Difficile immaginare quello che frulla nella testa di Michal (Noa Koler), 32 anni, protagonista di Un appuntamento per la sposa (in sala dall’8 giugno, durata 110’) di Rama Burshtein, cinquantenne regista newyorkese di nascita ma diventata di fatto, fra Gerusalemme e Tel Aviv, intelligente e vivace riferimento del cinema israeliano.
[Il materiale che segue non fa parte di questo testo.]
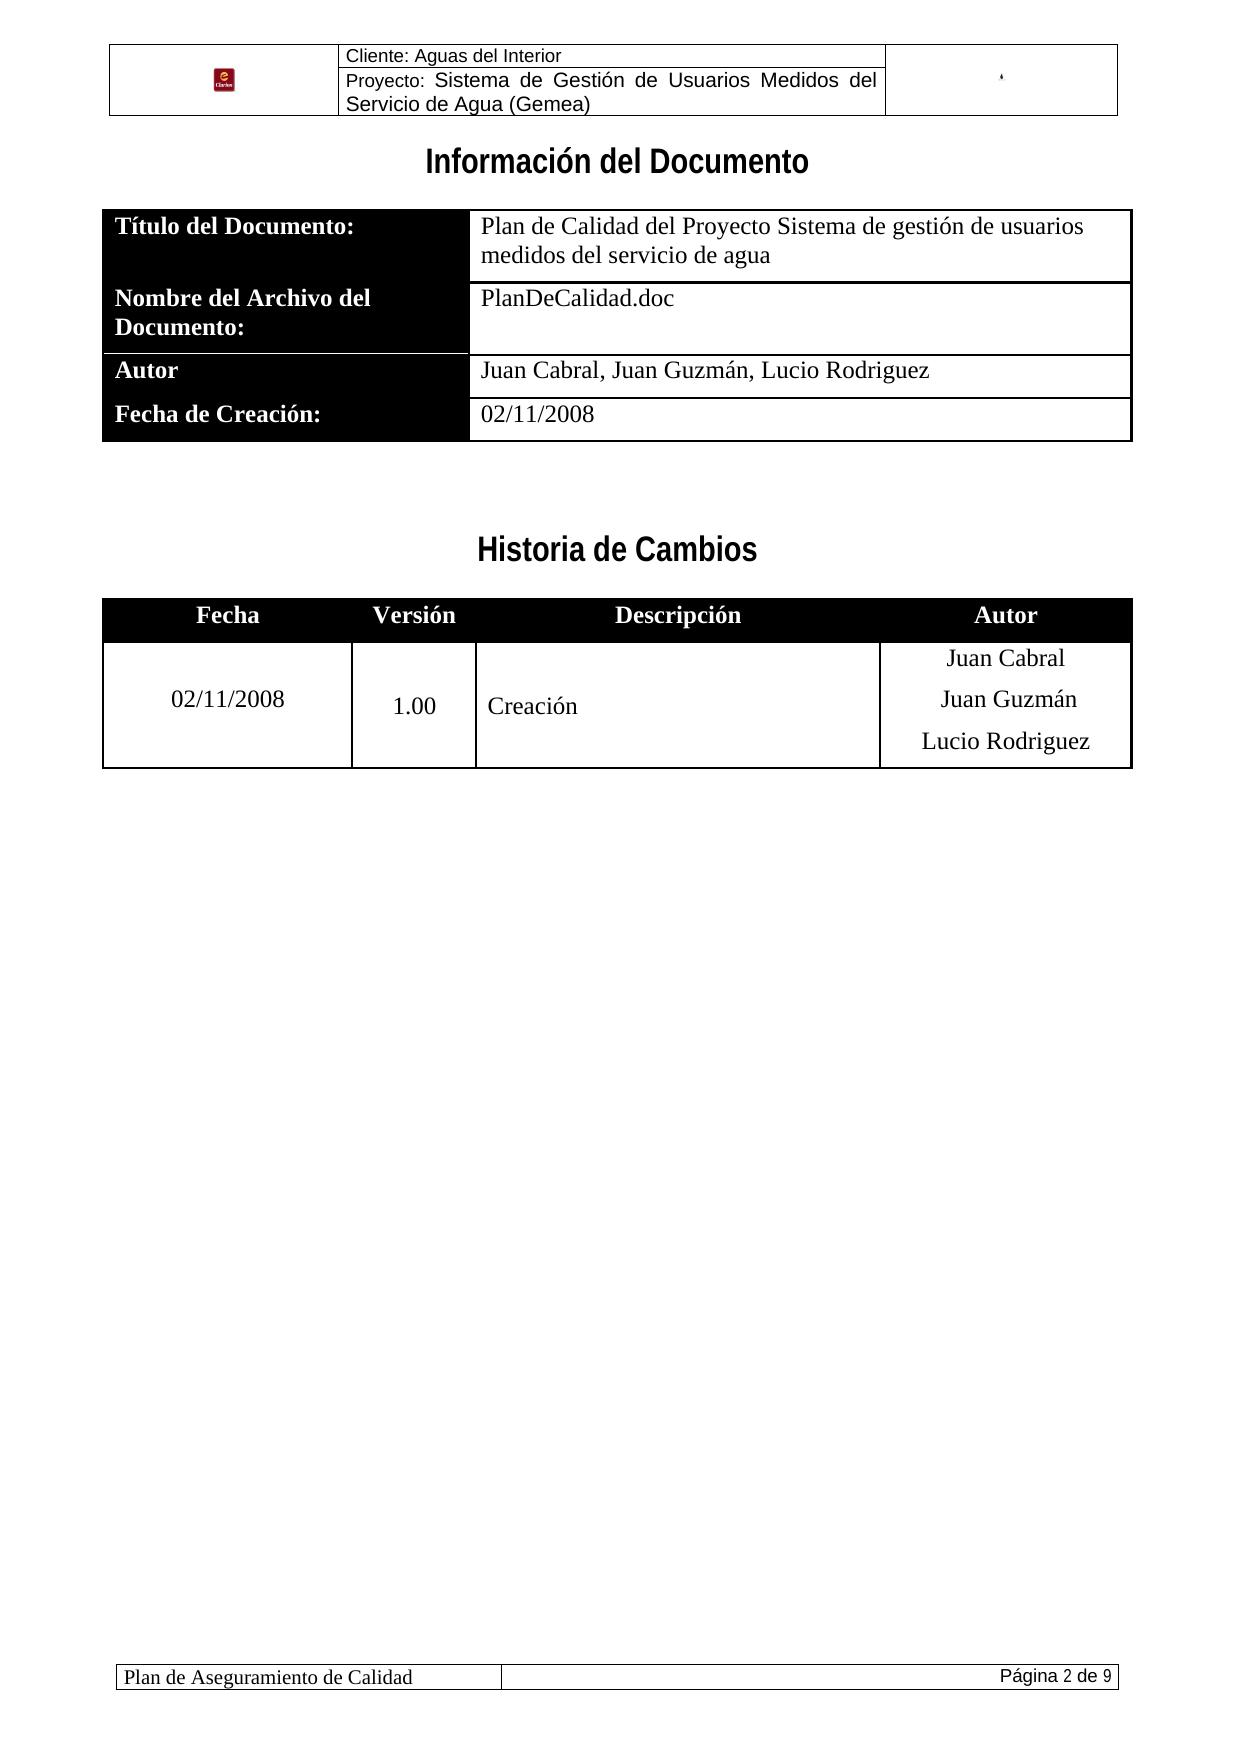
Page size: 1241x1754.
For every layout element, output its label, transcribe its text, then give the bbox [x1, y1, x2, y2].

table_header Fecha [104, 600, 351, 641]
table_cell PlanDeCalidad.doc [470, 284, 1130, 353]
table_cell Nombre del Archivo del Documento: [104, 284, 468, 353]
table_header Plan de Calidad del Proyecto Sistema de gestión de usuarios medidos del servicio de agua [470, 211, 1130, 281]
table_cell Autor [104, 356, 468, 397]
table_cell Juan Cabral Juan Guzmán Lucio Rodriguez [881, 643, 1130, 767]
table_header Autor [881, 600, 1130, 641]
table_cell Juan Cabral, Juan Guzmán, Lucio Rodriguez [470, 356, 1130, 397]
table_cell 02/11/2008 [470, 399, 1130, 440]
picture [207, 67, 241, 93]
table_cell Creación [477, 643, 879, 767]
table_cell 02/11/2008 [104, 643, 351, 767]
table_cell Fecha de Creación: [104, 399, 468, 440]
table_header Descripción [477, 600, 879, 641]
table_header Título del Documento: [104, 211, 468, 281]
table_cell 1.00 [353, 643, 475, 767]
table_header Versión [353, 600, 475, 641]
text Historia de Cambios [103, 528, 1131, 569]
text Información del Documento [103, 140, 1131, 181]
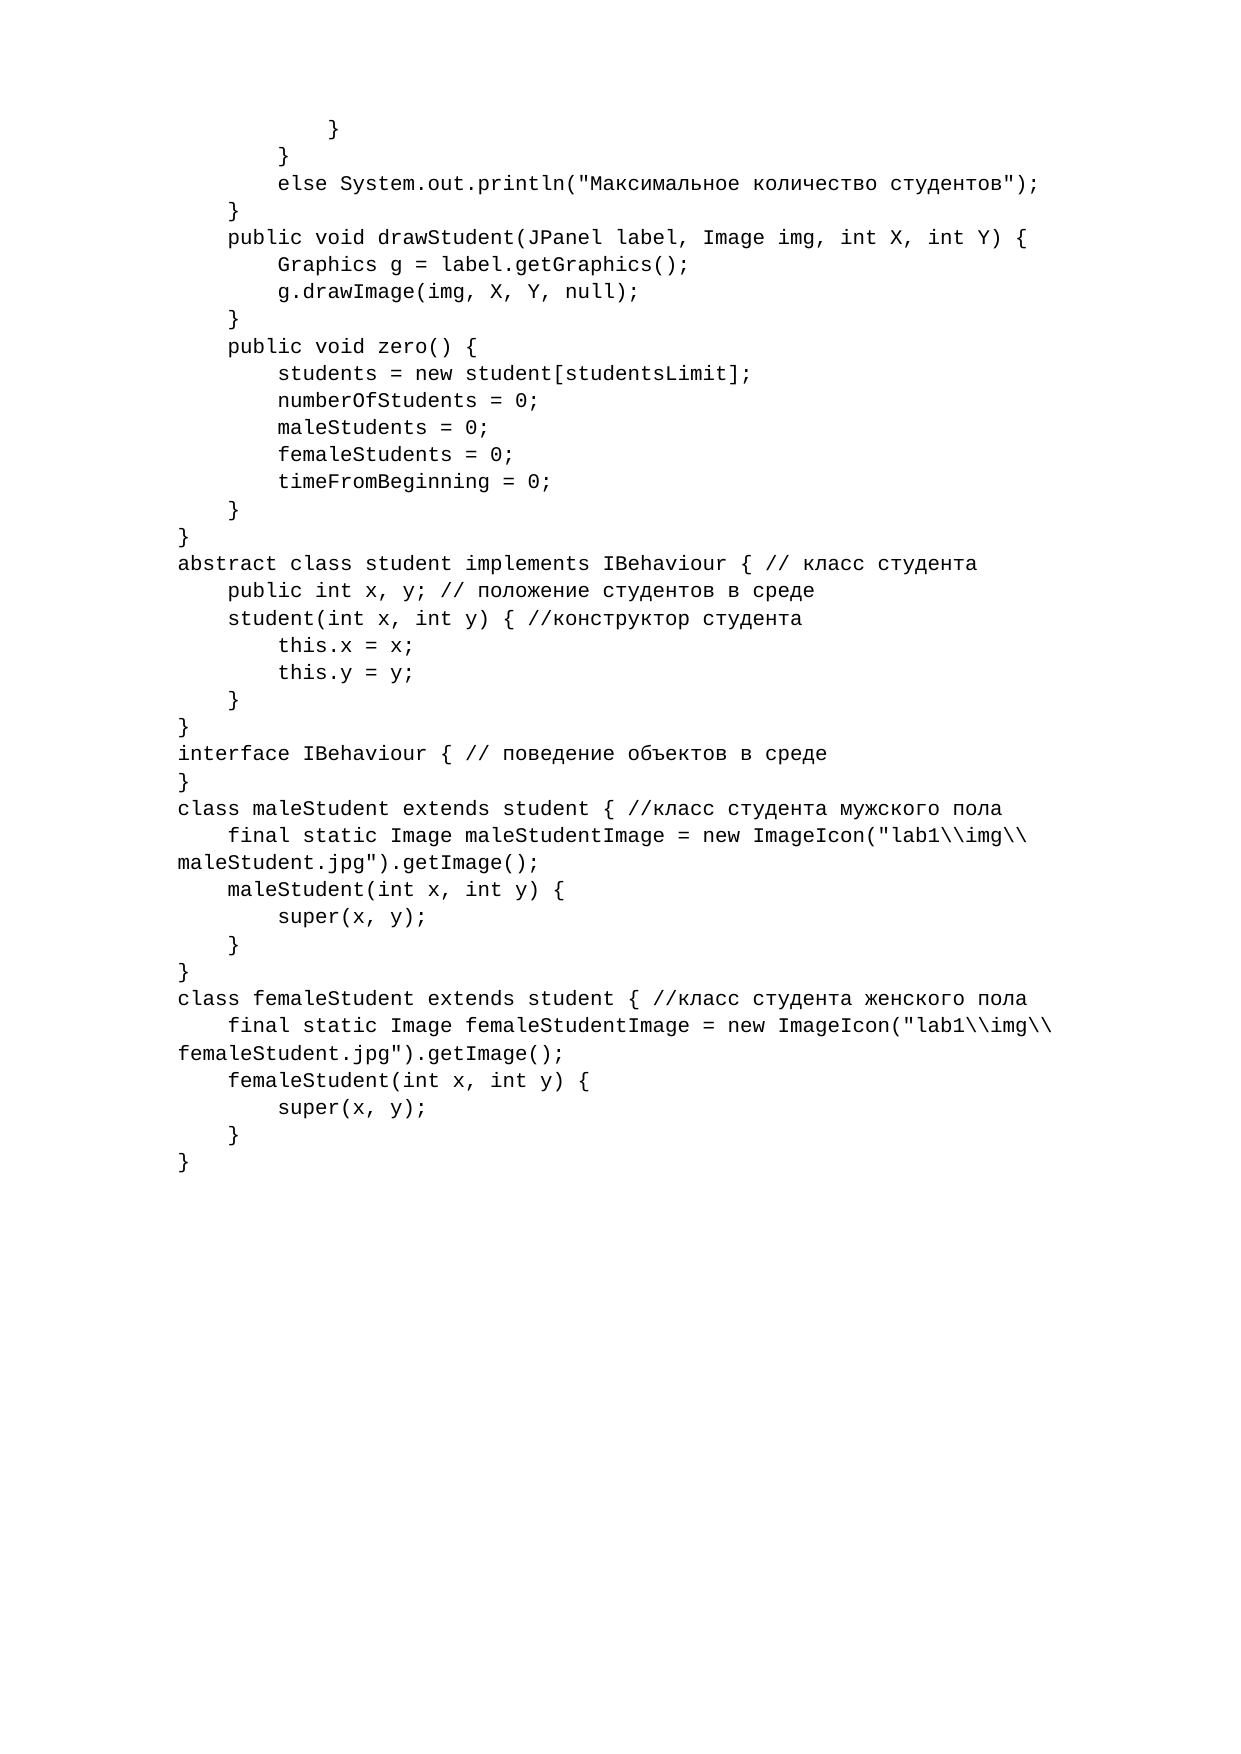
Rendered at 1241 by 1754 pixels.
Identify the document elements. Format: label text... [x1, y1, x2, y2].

text } [177, 526, 1152, 549]
text } [177, 499, 1152, 522]
text g.drawImage(img, X, Y, null); [177, 281, 1152, 305]
text super(x, y); [177, 907, 1152, 930]
text class femaleStudent extends student { //класс студента женского пола [177, 988, 1152, 1012]
text femaleStudents = 0; [177, 444, 1152, 468]
text interface IBehaviour { // поведение объектов в среде [177, 743, 1152, 767]
text public void zero() { [177, 336, 1152, 359]
text } [177, 118, 1152, 142]
text abstract class student implements IBehaviour { // класс студента [177, 553, 1152, 577]
text } [177, 145, 1152, 169]
text } [177, 200, 1152, 223]
text student(int x, int y) { //конструктор студента [177, 607, 1152, 631]
text this.x = x; [177, 635, 1152, 658]
text public void drawStudent(JPanel label, Image img, int X, int Y) { [177, 227, 1152, 251]
text numberOfStudents = 0; [177, 390, 1152, 414]
text super(x, y); [177, 1097, 1152, 1121]
text } [177, 1124, 1152, 1148]
text femaleStudent(int x, int y) { [177, 1070, 1152, 1093]
text this.y = y; [177, 662, 1152, 686]
text final static Image maleStudentImage = new ImageIcon("lab1\\img\\maleStudent.jpg").getImage(); [177, 825, 1152, 876]
text } [177, 1151, 1152, 1175]
text } [177, 771, 1152, 794]
text Graphics g = label.getGraphics(); [177, 254, 1152, 278]
text } [177, 716, 1152, 740]
text } [177, 934, 1152, 957]
text maleStudents = 0; [177, 417, 1152, 441]
text else System.out.println("Максимальное количество студентов"); [177, 172, 1152, 196]
text } [177, 689, 1152, 713]
text timeFromBeginning = 0; [177, 472, 1152, 495]
text final static Image femaleStudentImage = new ImageIcon("lab1\\img\\femaleStudent.jpg").getImage(); [177, 1015, 1152, 1066]
text class maleStudent extends student { //класс студента мужского пола [177, 798, 1152, 821]
text } [177, 308, 1152, 332]
text public int x, y; // положение студентов в среде [177, 580, 1152, 604]
text maleStudent(int x, int y) { [177, 879, 1152, 903]
text } [177, 961, 1152, 984]
text students = new student[studentsLimit]; [177, 363, 1152, 386]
E la testa di Michal, in effetti, è dura.  Un po’ perché lei non è tipo da arrendersi tanto facilmente, un po’ – in maggior proporzione - perché la sua adesione integrale all’ebraismo ortodosso e chassidico le trasferisce la fede totale e incondizionata in Dio: ed è a Lui che assegna la responsabilità e il compito di trovarle un marito sostitutivo entro la data stabilita per le nozze, che coincide con l’ottava notte di Hanukkan (è la festa ebraica della consacrazione del tempio, detta anche festa delle lampade, coinvolge oggetti e luoghi sacri e ha un rituale adottato anche dalla Chiesa cattolica).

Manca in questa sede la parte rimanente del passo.